__PROBLEM TO WORK ON__
Exact reproduction of all the data is required, with pictures excluded.

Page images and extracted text
========
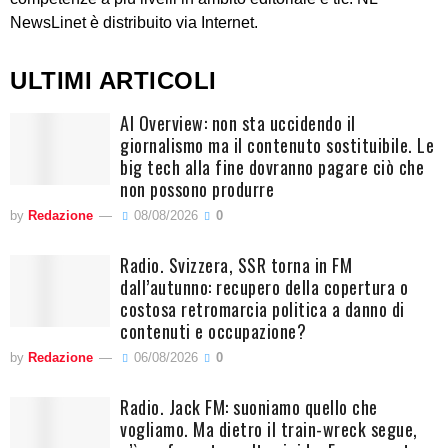
NewsLinet è distribuito via Internet.
ULTIMI ARTICOLI
AI Overview: non sta uccidendo il
giornalismo ma il contenuto sostituibile. Le
big tech alla fine dovranno pagare ciò che
non possono produrre
by
Redazione
08/08/2026
0
Radio. Svizzera, SSR torna in FM
dall’autunno: recupero della copertura o
costosa retromarcia politica a danno di
contenuti e occupazione?
by
Redazione
06/08/2026
0
Radio. Jack FM: suoniamo quello che
vogliamo. Ma dietro il train-wreck segue,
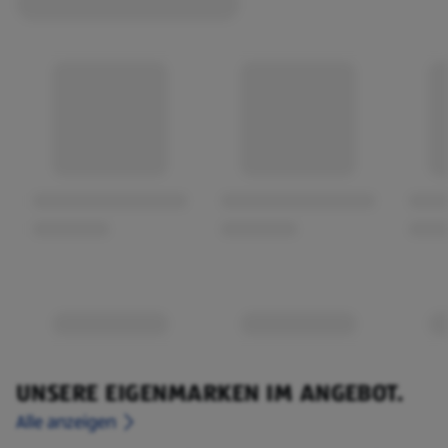
UNSERE EIGENMARKEN IM ANGEBOT.
Alle anzeigen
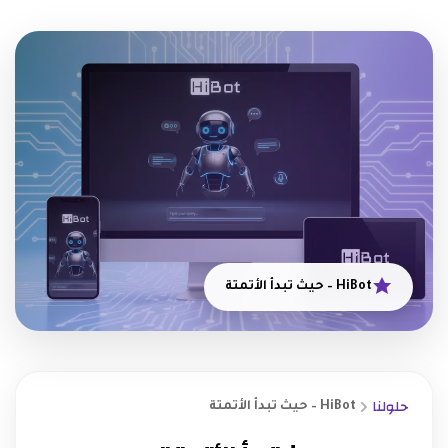
HiBot – حيث تبدأ الأتمتة
حلولنا
HiBot – حيث تبدأ الأتمتة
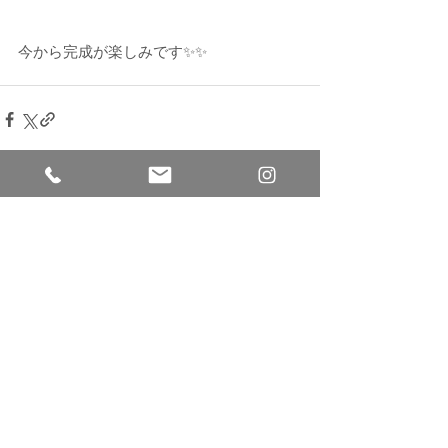
今から完成が楽しみです✨✨
すべて表示
最新記事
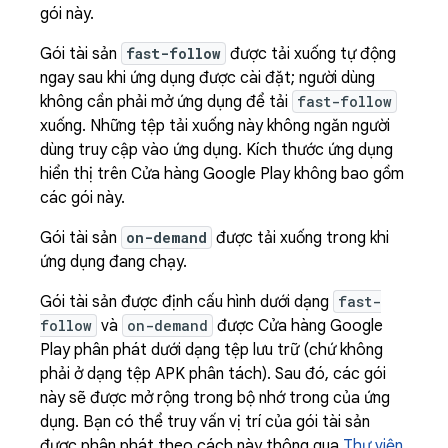
gói này.
Gói tài sản
fast-follow
được tải xuống tự động
ngay sau khi ứng dụng được cài đặt; người dùng
không cần phải mở ứng dụng để tải
fast-follow
xuống. Những tệp tải xuống này không ngăn người
dùng truy cập vào ứng dụng. Kích thước ứng dụng
hiển thị trên Cửa hàng Google Play không bao gồm
các gói này.
Gói tài sản
on-demand
được tải xuống trong khi
ứng dụng đang chạy.
Gói tài sản được định cấu hình dưới dạng
fast-
follow
và
on-demand
được Cửa hàng Google
Play phân phát dưới dạng tệp lưu trữ (chứ không
phải ở dạng tệp APK phân tách). Sau đó, các gói
này sẽ được mở rộng trong bộ nhớ trong của ứng
dụng. Bạn có thể truy vấn vị trí của gói tài sản
được phân phát theo cách này thông qua
Thư viện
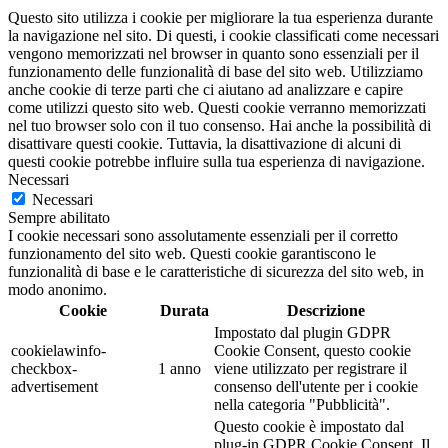
Questo sito utilizza i cookie per migliorare la tua esperienza durante
la navigazione nel sito. Di questi, i cookie classificati come necessari
vengono memorizzati nel browser in quanto sono essenziali per il
funzionamento delle funzionalità di base del sito web. Utilizziamo
anche cookie di terze parti che ci aiutano ad analizzare e capire
come utilizzi questo sito web. Questi cookie verranno memorizzati
nel tuo browser solo con il tuo consenso. Hai anche la possibilità di
disattivare questi cookie. Tuttavia, la disattivazione di alcuni di
questi cookie potrebbe influire sulla tua esperienza di navigazione.
Necessari
Necessari
Sempre abilitato
I cookie necessari sono assolutamente essenziali per il corretto
funzionamento del sito web. Questi cookie garantiscono le
funzionalità di base e le caratteristiche di sicurezza del sito web, in
modo anonimo.
Cookie
Durata
Descrizione
Impostato dal plugin GDPR
cookielawinfo-
Cookie Consent, questo cookie
checkbox-
1 anno
viene utilizzato per registrare il
advertisement
consenso dell'utente per i cookie
nella categoria "Pubblicità".
Questo cookie è impostato dal
plug-in GDPR Cookie Consent. Il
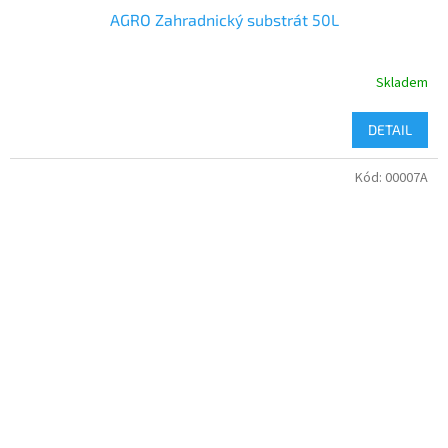
AGRO Zahradnický substrát 50L
Skladem
DETAIL
Kód:
00007A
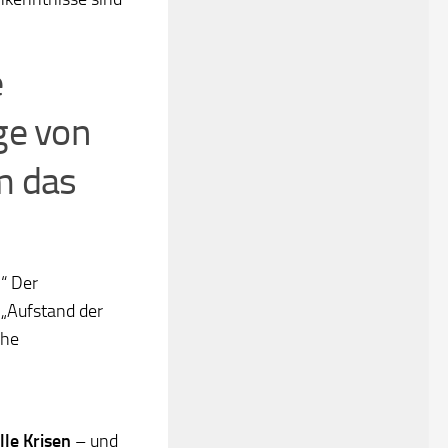
e
ge von
m das
“ Der
 „Aufstand der
che
lle Krisen
– und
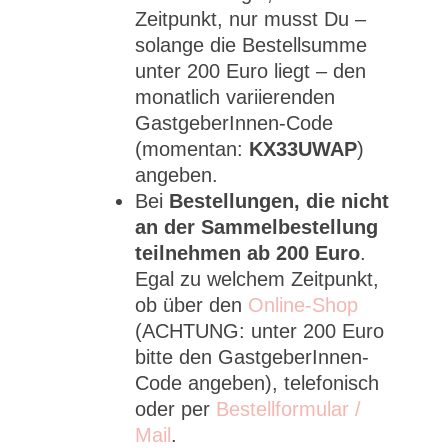
Zeitpunkt, nur musst Du –
solange die Bestellsumme
unter 200 Euro liegt – den
monatlich variierenden
GastgeberInnen-Code
(momentan:
KX33UWAP
)
angeben.
Bei
Bestellungen, die nicht
an der Sammelbestellung
teilnehmen ab 200 Euro
.
Egal zu welchem Zeitpunkt,
ob über den
Online-Shop
(ACHTUNG: unter 200 Euro
bitte den GastgeberInnen-
Code angeben), telefonisch
oder per
Bestellformular /
Mail
.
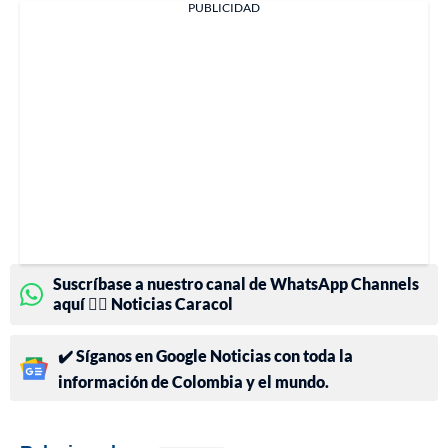
PUBLICIDAD
Suscríbase a nuestro canal de WhatsApp Channels
aquí 👉🏻 Noticias Caracol
✔️ Síganos en Google Noticias con toda la
información de Colombia y el mundo.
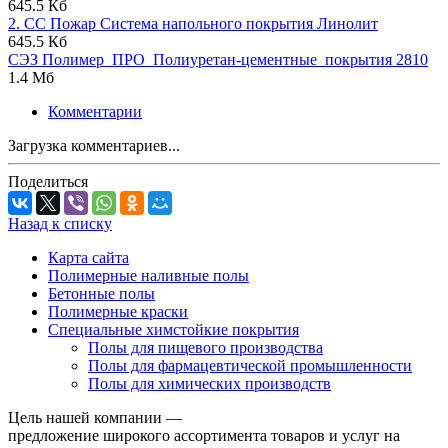
645.5 Кб
2. СС Пожар Система напольного покрытия Линолит
645.5 Кб
СЭЗ Полимер_ПРО_Полиуретан-цементные_покрытия 2810
1.4 Мб
Комментарии
Загрузка комментариев...
Поделиться
Назад к списку
Карта сайта
Полимерные наливные полы
Бетонные полы
Полимерные краски
Специальные химстойкие покрытия
Полы для пищевого производства
Полы для фармацевтической промышленности
Полы для химических производств
Цель нашей компании —
предложение широкого ассортимента товаров и услуг на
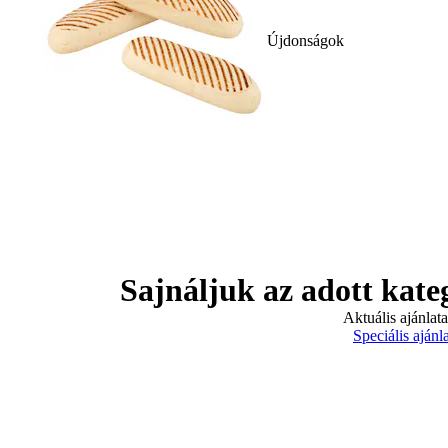
Újdonságok
Sajnáljuk az adott kate
Aktuális ajánlat
Speciális ajánl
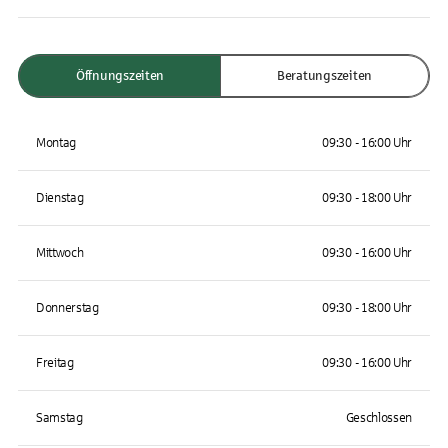
Öffnungszeiten
Beratungszeiten
Montag
09:30 - 16:00 Uhr
Dienstag
09:30 - 18:00 Uhr
Mittwoch
09:30 - 16:00 Uhr
Donnerstag
09:30 - 18:00 Uhr
Freitag
09:30 - 16:00 Uhr
Samstag
Geschlossen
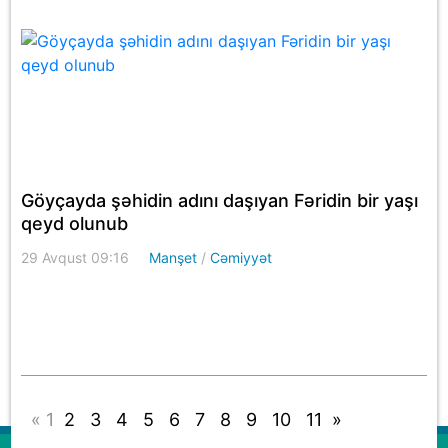
Göyçayda şəhidin adını daşıyan Fəridin bir yaşı
qeyd olunub
29 Avqust 09:16
Manşet
/
Cəmiyyət
«
1
2
3
4
5
6
7
8
9
10
11
»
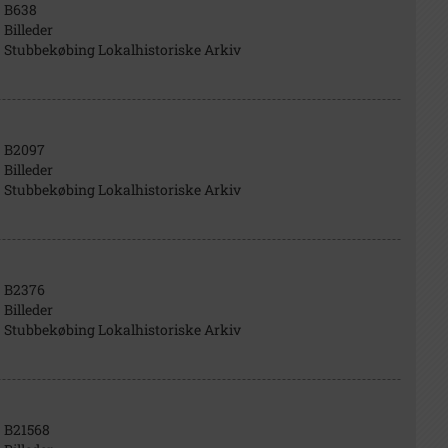
B638
Billeder
Stubbekøbing Lokalhistoriske Arkiv
B2097
Billeder
Stubbekøbing Lokalhistoriske Arkiv
B2376
Billeder
Stubbekøbing Lokalhistoriske Arkiv
B21568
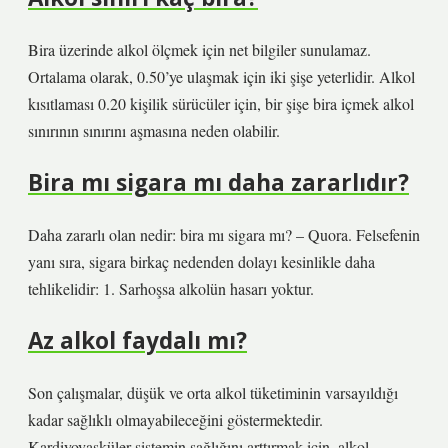
Bira üzerinde alkol ölçmek için net bilgiler sunulamaz.
Ortalama olarak, 0.50’ye ulaşmak için iki şişe yeterlidir. Alkol
kısıtlaması 0.20 kişilik sürücüler için, bir şişe bira içmek alkol
sınırının sınırını aşmasına neden olabilir.
Bira mı sigara mı daha zararlıdır?
Daha zararlı olan nedir: bira mı sigara mı? – Quora. Felsefenin
yanı sıra, sigara birkaç nedenden dolayı kesinlikle daha
tehlikelidir: 1. Sarhoşsa alkolün hasarı yoktur.
Az alkol faydalı mı?
Son çalışmalar, düşük ve orta alkol tüketiminin varsayıldığı
kadar sağlıklı olmayabileceğini göstermektedir.
Kardiyovasküler sistemin sağlığını arttırmak için, alkol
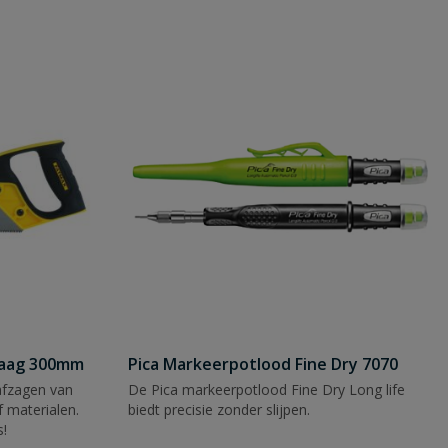
zaag 300mm
Pica Markeerpotlood Fine Dry 7070
afzagen van
De Pica markeerpotlood Fine Dry Long life
 materialen.
biedt precisie zonder slijpen.
s!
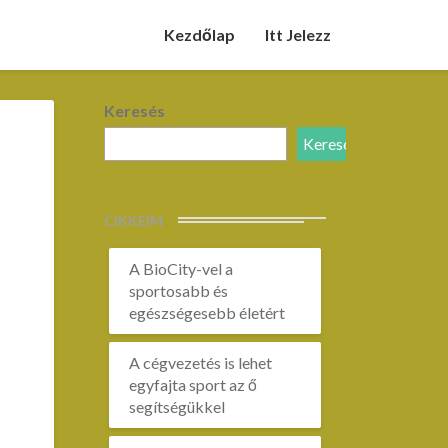
Kezdőlap
Itt Jelezz
Keresés
Keresés
CIKKEIM
A BioCity-vel a
sportosabb és
egészségesebb életért
A cégvezetés is lehet
egyfajta sport az ő
segítségükkel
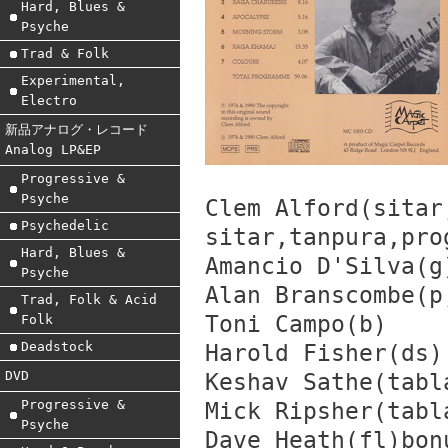
Hard, Blues &
Psyche
Trad & Folk
Experimental,
Electro
新品アナログ・レコード
Analog LP&EP
Progressive &
Psyche
Clem Alford(sitar
Psychedelic
sitar,tanpura,pro
Hard, Blues &
Amancio D'Silva(g
Psyche
Alan Branscombe(p
Trad, Folk & Acid
Toni Campo(b)
Folk
Deadstock
Harold Fisher(ds)
DVD
Keshav Sathe(tabl
Progressive &
Mick Ripsher(tabl
Psyche
Dave Heath(fl)bon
========
__THE ANSWER__
NewsLinet è distribuito via Internet.
ULTIMI ARTICOLI
AI Overview: non sta uccidendo il
giornalismo ma il contenuto sostituibile. Le
big tech alla fine dovranno pagare ciò che
non possono produrre
by
Redazione
08/08/2026
0
Radio. Svizzera, SSR torna in FM
dall’autunno: recupero della copertura o
costosa retromarcia politica a danno di
contenuti e occupazione?
by
Redazione
06/08/2026
0
Radio. Jack FM: suoniamo quello che
vogliamo. Ma dietro il train-wreck segue,
UNSERE EIGENMARKEN IM ANGEBOT.
Alle anzeigen
HiBot – حيث تبدأ الأتمتة
حلولنا
HiBot – حيث تبدأ الأتمتة
今から完成が楽しみです✨✨
すべて表示
最新記事
gói này.
Gói tài sản
fast-follow
được tải xuống tự động
ngay sau khi ứng dụng được cài đặt; người dùng
không cần phải mở ứng dụng để tải
fast-follow
xuống. Những tệp tải xuống này không ngăn người
dùng truy cập vào ứng dụng. Kích thước ứng dụng
hiển thị trên Cửa hàng Google Play không bao gồm
các gói này.
Gói tài sản
on-demand
được tải xuống trong khi
ứng dụng đang chạy.
Gói tài sản được định cấu hình dưới dạng
fast-
follow
và
on-demand
được Cửa hàng Google
Play phân phát dưới dạng tệp lưu trữ (chứ không
phải ở dạng tệp APK phân tách). Sau đó, các gói
này sẽ được mở rộng trong bộ nhớ trong của ứng
dụng. Bạn có thể truy vấn vị trí của gói tài sản
được phân phát theo cách này thông qua
Thư viện
Questo sito utilizza i cookie per migliorare la tua esperienza durante
la navigazione nel sito. Di questi, i cookie classificati come necessari
vengono memorizzati nel browser in quanto sono essenziali per il
funzionamento delle funzionalità di base del sito web. Utilizziamo
anche cookie di terze parti che ci aiutano ad analizzare e capire
come utilizzi questo sito web. Questi cookie verranno memorizzati
nel tuo browser solo con il tuo consenso. Hai anche la possibilità di
disattivare questi cookie. Tuttavia, la disattivazione di alcuni di
questi cookie potrebbe influire sulla tua esperienza di navigazione.
Necessari
Necessari
Sempre abilitato
I cookie necessari sono assolutamente essenziali per il corretto
funzionamento del sito web. Questi cookie garantiscono le
funzionalità di base e le caratteristiche di sicurezza del sito web, in
modo anonimo.
Cookie
Durata
Descrizione
Impostato dal plugin GDPR
cookielawinfo-
Cookie Consent, questo cookie
checkbox-
1 anno
viene utilizzato per registrare il
advertisement
consenso dell'utente per i cookie
nella categoria "Pubblicità".
Questo cookie è impostato dal
plug-in GDPR Cookie Consent. Il
AGRO Zahradnický substrát 50L
Skladem
DETAIL
Kód:
00007A
e
ge von
m das
“ Der
 „Aufstand der
che
lle Krisen
– und
Zeitpunkt, nur musst Du –
solange die Bestellsumme
unter 200 Euro liegt – den
monatlich variierenden
GastgeberInnen-Code
(momentan:
KX33UWAP
)
angeben.
Bei
Bestellungen, die nicht
an der Sammelbestellung
teilnehmen ab 200 Euro
.
Egal zu welchem Zeitpunkt,
ob über den
Online-Shop
(ACHTUNG: unter 200 Euro
bitte den GastgeberInnen-
Code angeben), telefonisch
oder per
Bestellformular /
Mail
.
PUBLICIDAD
Suscríbase a nuestro canal de WhatsApp Channels
aquí 👉🏻 Noticias Caracol
✔️ Síganos en Google Noticias con toda la
información de Colombia y el mundo.
645.5 Кб
2. СС Пожар Система напольного покрытия Линолит
645.5 Кб
СЭЗ Полимер_ПРО_Полиуретан-цементные_покрытия 2810
1.4 Мб
Комментарии
Загрузка комментариев...
Поделиться
Назад к списку
Карта сайта
Полимерные наливные полы
Бетонные полы
Полимерные краски
Специальные химстойкие покрытия
Полы для пищевого производства
Полы для фармацевтической промышленности
Полы для химических производств
Цель нашей компании —
предложение широкого ассортимента товаров и услуг на
Újdonságok
Sajnáljuk az adott kate
Aktuális ajánlat
Speciális ajánl
Öffnungszeiten
Beratungszeiten
Montag
09:30 - 16:00 Uhr
Dienstag
09:30 - 18:00 Uhr
Mittwoch
09:30 - 16:00 Uhr
Donnerstag
09:30 - 18:00 Uhr
Freitag
09:30 - 16:00 Uhr
Samstag
Geschlossen
Göyçayda şəhidin adını daşıyan Fəridin bir yaşı
qeyd olunub
29 Avqust 09:16
Manşet
/
Cəmiyyət
«
1
2
3
4
5
6
7
8
9
10
11
»
B638
Billeder
Stubbekøbing Lokalhistoriske Arkiv
B2097
Billeder
Stubbekøbing Lokalhistoriske Arkiv
B2376
Billeder
Stubbekøbing Lokalhistoriske Arkiv
B21568
Bira üzerinde alkol ölçmek için net bilgiler sunulamaz.
Ortalama olarak, 0.50’ye ulaşmak için iki şişe yeterlidir. Alkol
kısıtlaması 0.20 kişilik sürücüler için, bir şişe bira içmek alkol
sınırının sınırını aşmasına neden olabilir.
Bira mı sigara mı daha zararlıdır?
Daha zararlı olan nedir: bira mı sigara mı? – Quora. Felsefenin
yanı sıra, sigara birkaç nedenden dolayı kesinlikle daha
tehlikelidir: 1. Sarhoşsa alkolün hasarı yoktur.
Az alkol faydalı mı?
Son çalışmalar, düşük ve orta alkol tüketiminin varsayıldığı
kadar sağlıklı olmayabileceğini göstermektedir.
Kardiyovasküler sistemin sağlığını arttırmak için, alkol
zaag 300mm
Pica Markeerpotlood Fine Dry 7070
afzagen van
De Pica markeerpotlood Fine Dry Long life
 materialen.
biedt precisie zonder slijpen.
s!
Kezdőlap
Itt Jelezz
Keresés
Keresés
CIKKEIM
A BioCity-vel a
sportosabb és
egészségesebb életért
A cégvezetés is lehet
egyfajta sport az ő
segítségükkel
Hard, Blues &
Psyche
Trad & Folk
Experimental,
Electro
新品アナログ・レコード
Analog LP&EP
Progressive &
Psyche
Clem Alford(sitar
Psychedelic
sitar,tanpura,pro
Hard, Blues &
Amancio D'Silva(g
Psyche
Alan Branscombe(p
Trad, Folk & Acid
Toni Campo(b)
Folk
Deadstock
Harold Fisher(ds)
DVD
Keshav Sathe(tabl
Progressive &
Mick Ripsher(tabl
Psyche
Dave Heath(fl)bon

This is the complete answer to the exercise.